==== Given records

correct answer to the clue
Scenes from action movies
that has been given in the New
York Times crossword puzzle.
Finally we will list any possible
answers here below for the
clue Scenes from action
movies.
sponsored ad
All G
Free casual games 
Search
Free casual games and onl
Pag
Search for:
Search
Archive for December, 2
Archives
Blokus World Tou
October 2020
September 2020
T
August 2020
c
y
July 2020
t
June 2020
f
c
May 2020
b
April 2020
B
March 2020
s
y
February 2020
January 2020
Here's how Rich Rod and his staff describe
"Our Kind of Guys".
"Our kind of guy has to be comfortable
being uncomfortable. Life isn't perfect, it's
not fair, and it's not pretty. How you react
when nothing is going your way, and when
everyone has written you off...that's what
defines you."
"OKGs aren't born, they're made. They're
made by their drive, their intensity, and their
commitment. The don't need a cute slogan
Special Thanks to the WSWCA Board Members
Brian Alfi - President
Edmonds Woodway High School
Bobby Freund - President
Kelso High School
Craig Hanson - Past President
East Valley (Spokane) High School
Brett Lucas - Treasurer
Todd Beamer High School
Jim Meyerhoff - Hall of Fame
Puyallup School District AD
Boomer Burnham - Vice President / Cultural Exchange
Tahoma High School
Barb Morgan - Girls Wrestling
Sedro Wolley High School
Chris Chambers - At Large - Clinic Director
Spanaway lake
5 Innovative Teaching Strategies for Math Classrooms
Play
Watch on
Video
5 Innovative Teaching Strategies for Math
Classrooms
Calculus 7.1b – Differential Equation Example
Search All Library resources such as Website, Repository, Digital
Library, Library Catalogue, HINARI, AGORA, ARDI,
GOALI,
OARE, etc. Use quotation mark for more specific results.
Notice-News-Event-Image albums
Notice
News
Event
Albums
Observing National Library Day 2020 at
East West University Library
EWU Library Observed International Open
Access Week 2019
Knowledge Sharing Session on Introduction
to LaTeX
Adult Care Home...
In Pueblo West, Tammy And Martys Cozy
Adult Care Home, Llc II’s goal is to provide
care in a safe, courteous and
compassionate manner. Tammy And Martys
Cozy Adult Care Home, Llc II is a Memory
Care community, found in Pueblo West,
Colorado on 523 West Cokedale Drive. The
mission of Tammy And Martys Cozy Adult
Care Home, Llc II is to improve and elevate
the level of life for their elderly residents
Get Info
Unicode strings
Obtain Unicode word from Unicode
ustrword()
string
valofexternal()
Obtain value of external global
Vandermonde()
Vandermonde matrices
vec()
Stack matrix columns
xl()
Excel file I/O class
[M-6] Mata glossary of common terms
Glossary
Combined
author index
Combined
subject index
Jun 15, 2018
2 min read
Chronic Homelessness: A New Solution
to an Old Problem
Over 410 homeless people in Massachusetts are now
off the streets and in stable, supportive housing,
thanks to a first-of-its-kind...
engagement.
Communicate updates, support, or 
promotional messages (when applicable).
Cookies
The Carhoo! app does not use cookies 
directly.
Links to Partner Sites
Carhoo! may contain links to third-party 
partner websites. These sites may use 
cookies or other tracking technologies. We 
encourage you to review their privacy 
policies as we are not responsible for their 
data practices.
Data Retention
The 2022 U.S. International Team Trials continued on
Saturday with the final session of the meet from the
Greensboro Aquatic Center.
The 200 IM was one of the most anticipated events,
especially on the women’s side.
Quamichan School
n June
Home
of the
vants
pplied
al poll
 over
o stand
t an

========

Extract every line above and reproduce each one without any changes.

correct answer to the clue
Scenes from action movies
that has been given in the New
York Times crossword puzzle.
Finally we will list any possible
answers here below for the
clue Scenes from action
movies.
sponsored ad
All G
Free casual games 
Search
Free casual games and onl
Pag
Search for:
Search
Archive for December, 2
Archives
Blokus World Tou
October 2020
September 2020
T
August 2020
c
y
July 2020
t
June 2020
f
c
May 2020
b
April 2020
B
March 2020
s
y
February 2020
January 2020
Here's how Rich Rod and his staff describe
"Our Kind of Guys".
"Our kind of guy has to be comfortable
being uncomfortable. Life isn't perfect, it's
not fair, and it's not pretty. How you react
when nothing is going your way, and when
everyone has written you off...that's what
defines you."
"OKGs aren't born, they're made. They're
made by their drive, their intensity, and their
commitment. The don't need a cute slogan
Special Thanks to the WSWCA Board Members
Brian Alfi - President
Edmonds Woodway High School
Bobby Freund - President
Kelso High School
Craig Hanson - Past President
East Valley (Spokane) High School
Brett Lucas - Treasurer
Todd Beamer High School
Jim Meyerhoff - Hall of Fame
Puyallup School District AD
Boomer Burnham - Vice President / Cultural Exchange
Tahoma High School
Barb Morgan - Girls Wrestling
Sedro Wolley High School
Chris Chambers - At Large - Clinic Director
Spanaway lake
5 Innovative Teaching Strategies for Math Classrooms
Play
Watch on
Video
5 Innovative Teaching Strategies for Math
Classrooms
Calculus 7.1b – Differential Equation Example
Search All Library resources such as Website, Repository, Digital
Library, Library Catalogue, HINARI, AGORA, ARDI,
GOALI,
OARE, etc. Use quotation mark for more specific results.
Notice-News-Event-Image albums
Notice
News
Event
Albums
Observing National Library Day 2020 at
East West University Library
EWU Library Observed International Open
Access Week 2019
Knowledge Sharing Session on Introduction
to LaTeX
Adult Care Home...
In Pueblo West, Tammy And Martys Cozy
Adult Care Home, Llc II’s goal is to provide
care in a safe, courteous and
compassionate manner. Tammy And Martys
Cozy Adult Care Home, Llc II is a Memory
Care community, found in Pueblo West,
Colorado on 523 West Cokedale Drive. The
mission of Tammy And Martys Cozy Adult
Care Home, Llc II is to improve and elevate
the level of life for their elderly residents
Get Info
Unicode strings
Obtain Unicode word from Unicode
ustrword()
string
valofexternal()
Obtain value of external global
Vandermonde()
Vandermonde matrices
vec()
Stack matrix columns
xl()
Excel file I/O class
[M-6] Mata glossary of common terms
Glossary
Combined
author index
Combined
subject index
Jun 15, 2018
2 min read
Chronic Homelessness: A New Solution
to an Old Problem
Over 410 homeless people in Massachusetts are now
off the streets and in stable, supportive housing,
thanks to a first-of-its-kind...
engagement.
Communicate updates, support, or 
promotional messages (when applicable).
Cookies
The Carhoo! app does not use cookies 
directly.
Links to Partner Sites
Carhoo! may contain links to third-party 
partner websites. These sites may use 
cookies or other tracking technologies. We 
encourage you to review their privacy 
policies as we are not responsible for their 
data practices.
Data Retention
The 2022 U.S. International Team Trials continued on
Saturday with the final session of the meet from the
Greensboro Aquatic Center.
The 200 IM was one of the most anticipated events,
especially on the women’s side.
Quamichan School
n June
Home
of the
vants
pplied
al poll
 over
o stand
t an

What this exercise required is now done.